[PASSAGE SHOWN]
>>>
Wild encouraged those who worked for him to do so in specific areas at specific times, thereby creating a system of gangs of highly specialized thieves each with their own patch of London to work. He told them that following his orders would benefit them because it made them more efficient and thus made his job, finding the real owners and returning the goods, simpler. In fact, all it did was make it easier for him to control them. He could check up on their stories to see if they had lied to him about what they had taken, or disposed of their loot through anyone other than him. He asked his clients detailed questions about where and when they were robbed, and of what, and if their answers were corroborated by the thieves’ stories, he knew they were serving him well. It also enabled him to find out if there were thieves on London’s streets working independently of him.
On one occasion, Wild was approached by a gentlewoman who let lodgings in Hackney. She had been robbed by a female lodger, attended by a footman and a maid, who had stripped her rooms of everything she could carry. Wild looked through his books and saw that Wapping [‘Fucking’] Moll, Tawney Bess and Harry Smart — all experts in the Lodging Lay — had last been heard of in Hackney. According to their usual practice, Moll had used the alias Lady Smith, Bess had played her lady’s maid, and Harry Smart had completed the illusion of respectable gentility dressed as Moll’s footman. To their surprise, Wild tracked them down and forced them to fence their loot through him. Incidents like this demonstrated to his thieves that Wild knew as much about their actions as they did, and they learned not to disobey or deceive him. ‘It was no less than death to sink upon him, as he termed it, for there was scarce anything stolen which was worth having again but he heard of it, and knew who the person must be that took it, as well as those who lost it.’[59]
In September 1714 Wild had one of his first major successes working alone. A gang of house-breakers broke into the Banqueting Hall at Whitehall and made off with some of the communion plate from the nearby chapel. Using methods similar to modern interrogation techniques, Wild persuaded one member of the gang to ‘impeach’ two others, and another one to betray the rest of them. Within three months he had had seven people arrested and collected over £700 in reward money. Wild’s hands were clean, because he had never touched the goods. This was an approach that he was to use frequently with great success throughout his career, persuading a gang member to inform on his fellows in return for a reduced sentence. As an added bonus, after the trial and sentence had passed, he had another criminal to add to his ‘Corporation of Thieves’, one who owed his life to Wild — and on whom he had enough information to have him hanged, which ensured his continued loyalty.
<<<
[MATERIAL SHOWN]
>>>
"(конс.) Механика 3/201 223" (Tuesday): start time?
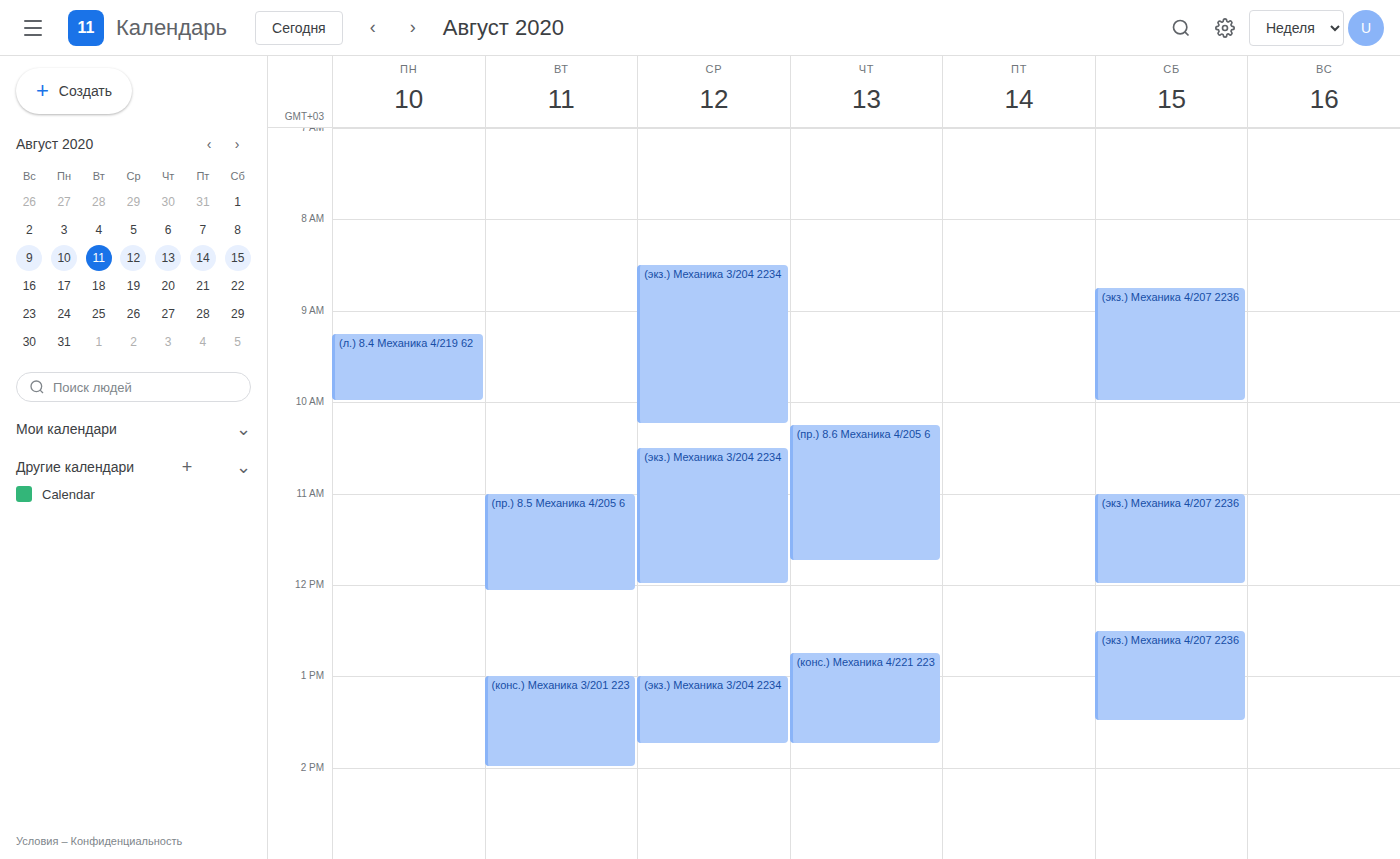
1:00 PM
<<<
>>>
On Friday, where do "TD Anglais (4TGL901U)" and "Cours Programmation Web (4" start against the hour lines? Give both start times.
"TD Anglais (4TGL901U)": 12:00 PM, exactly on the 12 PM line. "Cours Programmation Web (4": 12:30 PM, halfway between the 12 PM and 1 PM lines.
<<<
>>>
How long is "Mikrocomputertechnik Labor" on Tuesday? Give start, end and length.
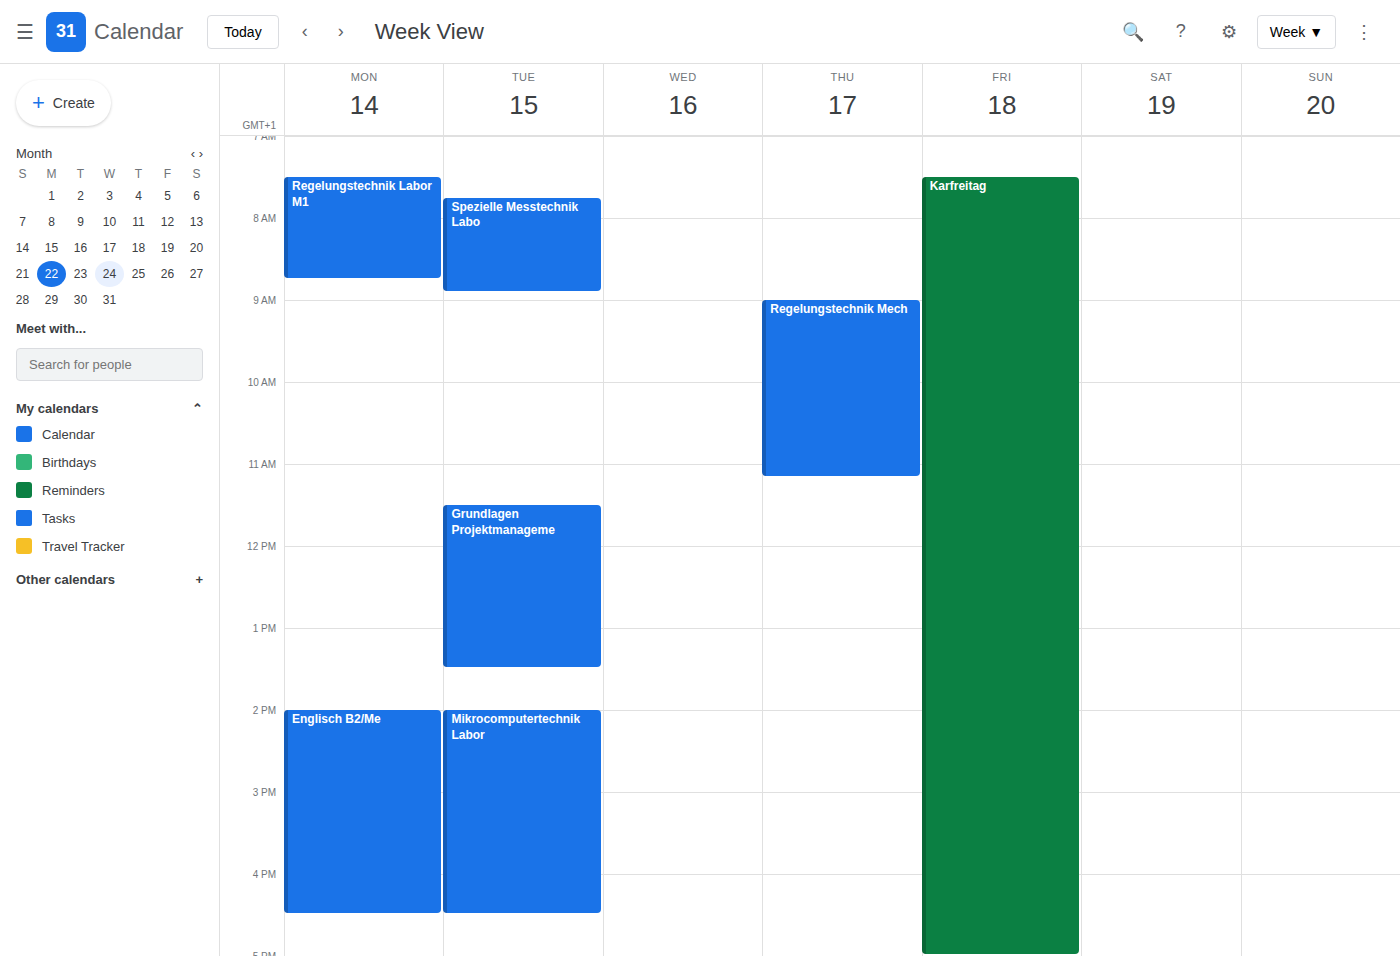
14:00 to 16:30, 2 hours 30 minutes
<<<
[TASKS TO CARRY OUT]
[A] List each thief named in the passage about Wild, along with the part that thief played in robbing the Hackney lodgings.
[B] Answer these questions from the passage about Wild, one line each:
(i) In what month and year did Wild have one of his first major successes working alone?
(ii) Where did the gentlewoman who approached Wild let lodgings?
(iii) How much reward money did Wild collect within three months of the Whitehall break-in?
Answer using only the passage about Wild, not the records.

[FINAL RESULTS]
[A]
Wapping Moll: posed as the lodger under the alias Lady Smith
Tawney Bess: played the lady's maid
Harry Smart: dressed as the footman

[B]
(i) September 1714
(ii) Hackney
(iii) Over £700